#### [ABOUT THIS TASK]
Extract exactly the lines from the top of the records through the line containing "同时，2022年四川、江西、", and keep pictures out of the copy.

#### [Stored items from a collection]
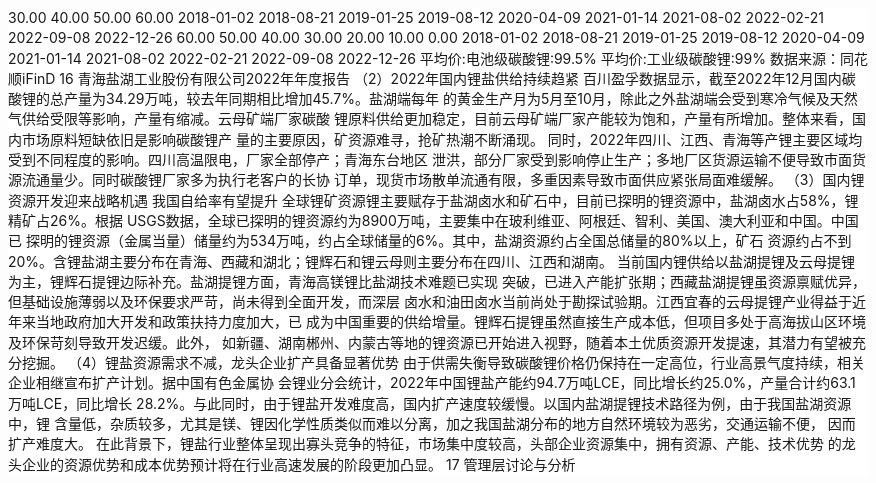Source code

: 30.00
40.00
50.00
60.00
2018-01-02
2018-08-21
2019-01-25
2019-08-12
2020-04-09
2021-01-14
2021-08-02
2022-02-21
2022-09-08
2022-12-26
60.00
50.00
40.00
30.00
20.00
10.00
0.00
2018-01-02
2018-08-21
2019-01-25
2019-08-12
2020-04-09
2021-01-14
2021-08-02
2022-02-21
2022-09-08
2022-12-26
平均价:电池级碳酸锂:99.5%
平均价:工业级碳酸锂:99%
数据来源：同花顺iFinD
16
青海盐湖工业股份有限公司2022年年度报告
（2）2022年国内锂盐供给持续趋紧
百川盈孚数据显示，截至2022年12月国内碳酸锂的总产量为34.29万吨，较去年同期相比增加45.7%。盐湖端每年
的黄金生产月为5月至10月，除此之外盐湖端会受到寒冷气候及天然气供给受限等影响，产量有缩减。云母矿端厂家碳酸
锂原料供给更加稳定，目前云母矿端厂家产能较为饱和，产量有所增加。整体来看，国内市场原料短缺依旧是影响碳酸锂产
量的主要原因，矿资源难寻，抢矿热潮不断涌现。
同时，2022年四川、江西、青海等产锂主要区域均受到不同程度的影响。四川高温限电，厂家全部停产；青海东台地区
泄洪，部分厂家受到影响停止生产；多地厂区货源运输不便导致市面货源流通量少。同时碳酸锂厂家多为执行老客户的长协
订单，现货市场散单流通有限，多重因素导致市面供应紧张局面难缓解。
（3）国内锂资源开发迎来战略机遇		我国自给率有望提升
全球锂矿资源锂主要赋存于盐湖卤水和矿石中，目前已探明的锂资源中，盐湖卤水占58%，锂精矿占26%。根据
USGS数据，全球已探明的锂资源约为8900万吨，主要集中在玻利维亚、阿根廷、智利、美国、澳大利亚和中国。中国已
探明的锂资源（金属当量）储量约为534万吨，约占全球储量的6%。其中，盐湖资源约占全国总储量的80%以上，矿石
资源约占不到20%。含锂盐湖主要分布在青海、西藏和湖北；锂辉石和锂云母则主要分布在四川、江西和湖南。
当前国内锂供给以盐湖提锂及云母提锂为主，锂辉石提锂边际补充。盐湖提锂方面，青海高镁锂比盐湖技术难题已实现
突破，已进入产能扩张期；西藏盐湖提锂虽资源禀赋优异，但基础设施薄弱以及环保要求严苛，尚未得到全面开发，而深层
卤水和油田卤水当前尚处于勘探试验期。江西宜春的云母提锂产业得益于近年来当地政府加大开发和政策扶持力度加大，已
成为中国重要的供给增量。锂辉石提锂虽然直接生产成本低，但项目多处于高海拔山区环境及环保苛刻导致开发迟缓。此外，
如新疆、湖南郴州、内蒙古等地的锂资源已开始进入视野，随着本土优质资源开发提速，其潜力有望被充分挖掘。
（4）锂盐资源需求不减，龙头企业扩产具备显著优势
由于供需失衡导致碳酸锂价格仍保持在一定高位，行业高景气度持续，相关企业相继宣布扩产计划。据中国有色金属协
会锂业分会统计，2022年中国锂盐产能约94.7万吨LCE，同比增长约25.0%，产量合计约63.1万吨LCE，同比增长
28.2%。与此同时，由于锂盐开发难度高，国内扩产速度较缓慢。以国内盐湖提锂技术路径为例，由于我国盐湖资源中，锂
含量低，杂质较多，尤其是镁、锂因化学性质类似而难以分离，加之我国盐湖分布的地方自然环境较为恶劣，交通运输不便，
因而扩产难度大。
在此背景下，锂盐行业整体呈现出寡头竞争的特征，市场集中度较高，头部企业资源集中，拥有资源、产能、技术优势
的龙头企业的资源优势和成本优势预计将在行业高速发展的阶段更加凸显。
17
管理层讨论与分析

#### [RESULT BELOW]
Source code

: 30.00
40.00
50.00
60.00
2018-01-02
2018-08-21
2019-01-25
2019-08-12
2020-04-09
2021-01-14
2021-08-02
2022-02-21
2022-09-08
2022-12-26
60.00
50.00
40.00
30.00
20.00
10.00
0.00
2018-01-02
2018-08-21
2019-01-25
2019-08-12
2020-04-09
2021-01-14
2021-08-02
2022-02-21
2022-09-08
2022-12-26
平均价:电池级碳酸锂:99.5%
平均价:工业级碳酸锂:99%
数据来源：同花顺iFinD
16
青海盐湖工业股份有限公司2022年年度报告
（2）2022年国内锂盐供给持续趋紧
百川盈孚数据显示，截至2022年12月国内碳酸锂的总产量为34.29万吨，较去年同期相比增加45.7%。盐湖端每年
的黄金生产月为5月至10月，除此之外盐湖端会受到寒冷气候及天然气供给受限等影响，产量有缩减。云母矿端厂家碳酸
锂原料供给更加稳定，目前云母矿端厂家产能较为饱和，产量有所增加。整体来看，国内市场原料短缺依旧是影响碳酸锂产
量的主要原因，矿资源难寻，抢矿热潮不断涌现。
同时，2022年四川、江西、青海等产锂主要区域均受到不同程度的影响。四川高温限电，厂家全部停产；青海东台地区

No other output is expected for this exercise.